To determine the level of authentication controls needed, financial institutions should conduct risk-based assessments. Selection of the authentication mechanisms should then be based on the risk assessment for the types of online transactions being supported.
This new guidance attempts to raise the bar for Web-based authentication and address the increased risks posed by phishing, identify theft, online fraud and loss of confidential customer information. Account fraud and identity theft are frequently the result of single-factor authentication.
Discussion and approach
Though this is issued as a "guidance" -- that is, it is not necessarily an absolute regulatory requirement -- it is clear that before long, when it comes time to perform their annual regulatory compliance exams, regulatory authorities will no longer accept single-factor authentication as adequate control for online banking services.
My recommendation to financial institutions: It's best to just accept this as a regulatory requirement and move forward. There is no benefit in trying to wiggle out of it by trying to pass it off as a "low risk" issue – it'll just catch up to you later. Besides, from a marketing and public image perspective, you don't want to be the only bank on the block without equal or better protection than that of the competition.
Speaking of marketing, this is where I see the real challenge. How do you roll this out to your customers effectively without causing customer disgruntlement and backlash? There will undoubtedly be a need for a customer education process, if not a full-fledged awareness campaign put together carefully with the marketing group of your bank. Just trying to explain multifactor authentication to others is challenging even for those familiar with computers. It will take some thought and planning to provide a clear, well-organized customer education and communication campaign that aligns with the implementation of your new authentication system.

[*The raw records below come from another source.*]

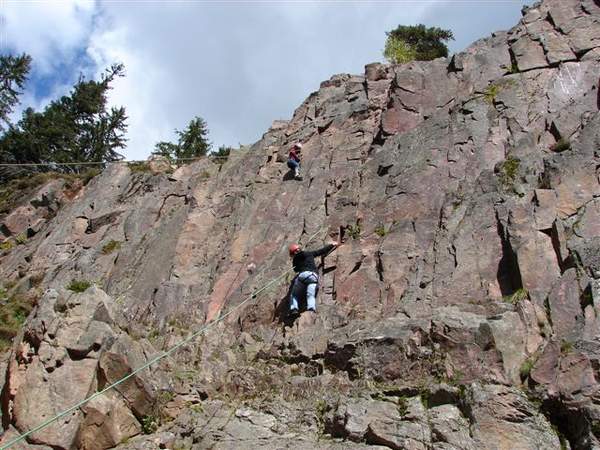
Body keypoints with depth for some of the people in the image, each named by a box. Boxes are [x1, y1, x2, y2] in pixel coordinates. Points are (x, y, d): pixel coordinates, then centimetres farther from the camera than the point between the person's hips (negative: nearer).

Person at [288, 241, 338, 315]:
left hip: (302, 275, -1)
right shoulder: (309, 253, 22)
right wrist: (332, 245, 39)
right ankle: (311, 308, -39)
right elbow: (322, 251, 28)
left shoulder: (295, 259, 19)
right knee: (311, 295, -13)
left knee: (294, 295, 9)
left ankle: (293, 309, -14)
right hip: (313, 276, 1)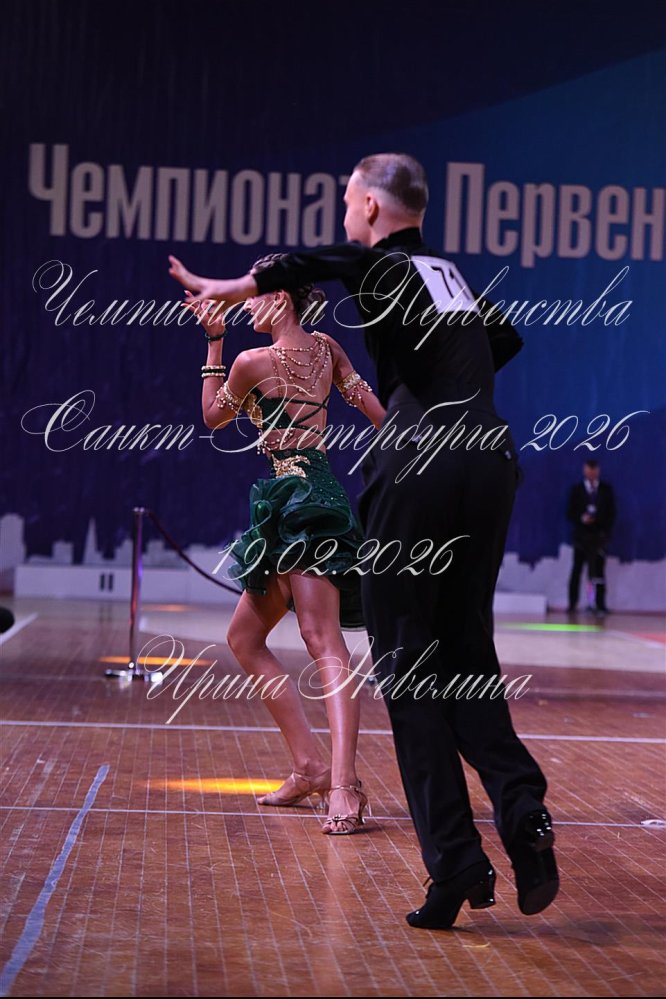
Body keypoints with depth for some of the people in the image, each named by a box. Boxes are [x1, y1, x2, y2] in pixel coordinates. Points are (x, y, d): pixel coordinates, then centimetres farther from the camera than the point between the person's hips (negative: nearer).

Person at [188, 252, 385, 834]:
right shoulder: (325, 348, 13)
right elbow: (377, 410, 11)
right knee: (244, 638, 15)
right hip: (310, 501, 8)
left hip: (301, 504, -8)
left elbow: (213, 417, 10)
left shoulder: (254, 361, -7)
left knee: (325, 643, -20)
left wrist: (214, 341, 14)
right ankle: (311, 769, 13)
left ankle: (343, 785, -31)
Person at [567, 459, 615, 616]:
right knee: (576, 570, 4)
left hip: (599, 535, -1)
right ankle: (572, 604, 11)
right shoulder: (577, 490, 8)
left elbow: (611, 513, 7)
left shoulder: (606, 490, 8)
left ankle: (600, 606, -9)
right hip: (581, 535, 1)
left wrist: (606, 531, -5)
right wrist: (581, 519, -15)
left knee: (598, 571, -8)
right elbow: (570, 513, 5)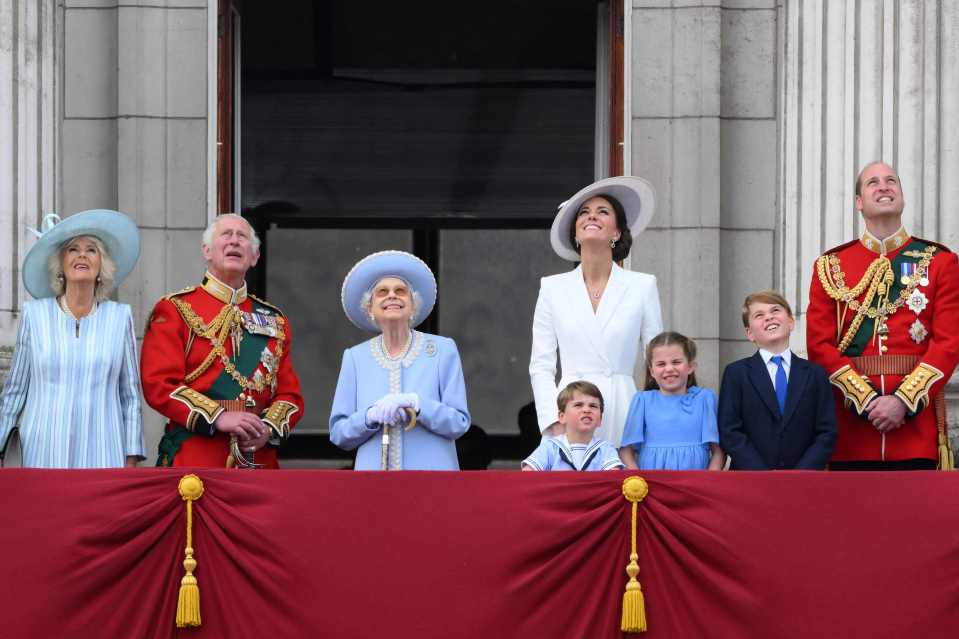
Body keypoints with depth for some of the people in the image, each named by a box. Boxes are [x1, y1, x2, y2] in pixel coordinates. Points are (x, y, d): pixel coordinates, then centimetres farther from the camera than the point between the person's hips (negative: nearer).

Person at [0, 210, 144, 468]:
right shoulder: (35, 314, 6)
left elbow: (130, 396, 8)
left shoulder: (120, 317, 6)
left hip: (102, 454, 0)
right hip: (44, 453, 0)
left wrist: (131, 461, 4)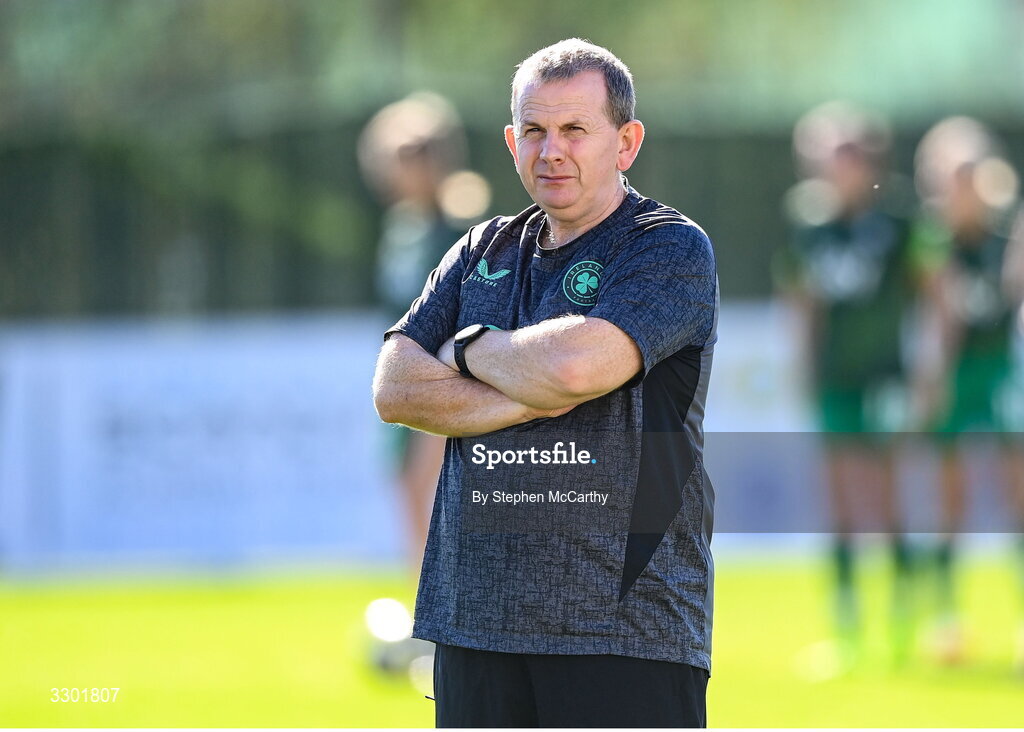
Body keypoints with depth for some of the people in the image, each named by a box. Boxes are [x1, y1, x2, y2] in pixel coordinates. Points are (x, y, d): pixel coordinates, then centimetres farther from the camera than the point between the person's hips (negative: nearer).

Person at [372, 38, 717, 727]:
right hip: (475, 615, 6)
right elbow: (395, 387, 4)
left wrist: (470, 349, 0)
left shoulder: (672, 250, -2)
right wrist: (530, 400, -9)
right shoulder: (484, 252, 17)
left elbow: (575, 363, -20)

Additionally, the transition will require a financial institution to thoroughly know and understand its online customer base. Will they be resistant to two-factor authentication processes? Are they computer literate for the most part? Are they going to want a hardware token (USB token) to carry around all the time? Knowing customers and their preferences will help an organization select the appropriate technology solutions.
Another consideration here is that most people have accounts at other financial institutions, thus they will face multiple multifactor authentication processes. Will they end up with a pocket full of tokens of various sorts? So, the question is, what will best allow you to comply with the new guidance while satisfying your organization's customers?

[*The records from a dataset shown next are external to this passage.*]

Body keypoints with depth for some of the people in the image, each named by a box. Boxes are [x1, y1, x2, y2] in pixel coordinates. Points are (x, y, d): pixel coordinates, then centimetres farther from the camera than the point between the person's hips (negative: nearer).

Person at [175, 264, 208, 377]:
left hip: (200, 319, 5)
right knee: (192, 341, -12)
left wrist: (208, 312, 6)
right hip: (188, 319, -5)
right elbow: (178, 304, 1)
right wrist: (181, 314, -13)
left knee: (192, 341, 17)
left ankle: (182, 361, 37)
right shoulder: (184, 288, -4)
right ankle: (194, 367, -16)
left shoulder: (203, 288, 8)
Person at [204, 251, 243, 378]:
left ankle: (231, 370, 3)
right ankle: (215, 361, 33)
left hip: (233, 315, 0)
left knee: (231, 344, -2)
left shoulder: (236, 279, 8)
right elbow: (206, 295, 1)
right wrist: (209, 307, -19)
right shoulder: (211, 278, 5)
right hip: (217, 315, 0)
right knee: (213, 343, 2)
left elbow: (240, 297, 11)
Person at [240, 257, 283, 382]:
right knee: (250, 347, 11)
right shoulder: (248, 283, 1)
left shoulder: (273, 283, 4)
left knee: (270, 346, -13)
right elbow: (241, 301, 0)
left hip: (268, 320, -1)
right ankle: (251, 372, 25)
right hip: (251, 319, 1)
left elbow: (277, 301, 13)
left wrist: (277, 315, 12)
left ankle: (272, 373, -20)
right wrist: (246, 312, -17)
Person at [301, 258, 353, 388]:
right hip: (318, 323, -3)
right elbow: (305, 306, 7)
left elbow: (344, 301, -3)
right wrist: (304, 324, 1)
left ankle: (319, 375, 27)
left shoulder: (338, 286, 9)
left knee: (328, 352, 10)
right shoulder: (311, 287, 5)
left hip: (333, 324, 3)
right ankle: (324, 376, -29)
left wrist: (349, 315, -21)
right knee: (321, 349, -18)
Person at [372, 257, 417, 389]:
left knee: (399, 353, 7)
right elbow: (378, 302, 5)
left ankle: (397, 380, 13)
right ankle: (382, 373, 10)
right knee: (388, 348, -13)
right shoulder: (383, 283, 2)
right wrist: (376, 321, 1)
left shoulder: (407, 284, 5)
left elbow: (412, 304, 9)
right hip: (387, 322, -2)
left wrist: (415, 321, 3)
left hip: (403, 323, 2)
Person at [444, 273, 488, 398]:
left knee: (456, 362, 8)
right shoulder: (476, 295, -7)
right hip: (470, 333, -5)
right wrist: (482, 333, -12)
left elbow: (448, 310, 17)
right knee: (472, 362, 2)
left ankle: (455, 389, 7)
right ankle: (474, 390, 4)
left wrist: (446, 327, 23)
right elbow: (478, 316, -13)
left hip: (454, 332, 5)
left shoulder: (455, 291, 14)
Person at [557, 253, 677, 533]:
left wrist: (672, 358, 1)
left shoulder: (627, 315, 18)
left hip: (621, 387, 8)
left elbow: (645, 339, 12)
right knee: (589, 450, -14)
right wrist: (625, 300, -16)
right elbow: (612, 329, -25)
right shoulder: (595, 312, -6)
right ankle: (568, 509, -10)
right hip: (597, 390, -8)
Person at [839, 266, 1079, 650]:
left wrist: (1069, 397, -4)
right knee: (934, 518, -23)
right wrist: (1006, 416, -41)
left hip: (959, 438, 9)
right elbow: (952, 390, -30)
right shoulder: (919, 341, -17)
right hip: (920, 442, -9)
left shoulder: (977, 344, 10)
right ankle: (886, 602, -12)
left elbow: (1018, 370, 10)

If you are an information security professional facing this task, my strong recommendation is to get your marketing folks involved early on in this project. Include them in your risk assessments processes and product selections.
This will be an interesting and challenging year for financial institutions as they select and roll out their various multifactor authentication systems. The larger national and international banks are already moving forward with their efforts. The small to midsize banks will need to implement and keep up with the majors, which will be challenging as most products are not cheap. But then, the increasing identity theft and cyber fraud isn't cheap either!
Stay tuned to see what your bank rolls out for you!
Robert S. Childs, CISSP, CISM, CISA, is vice president and information security officer for First Community Bank in Albuquerque, N.M.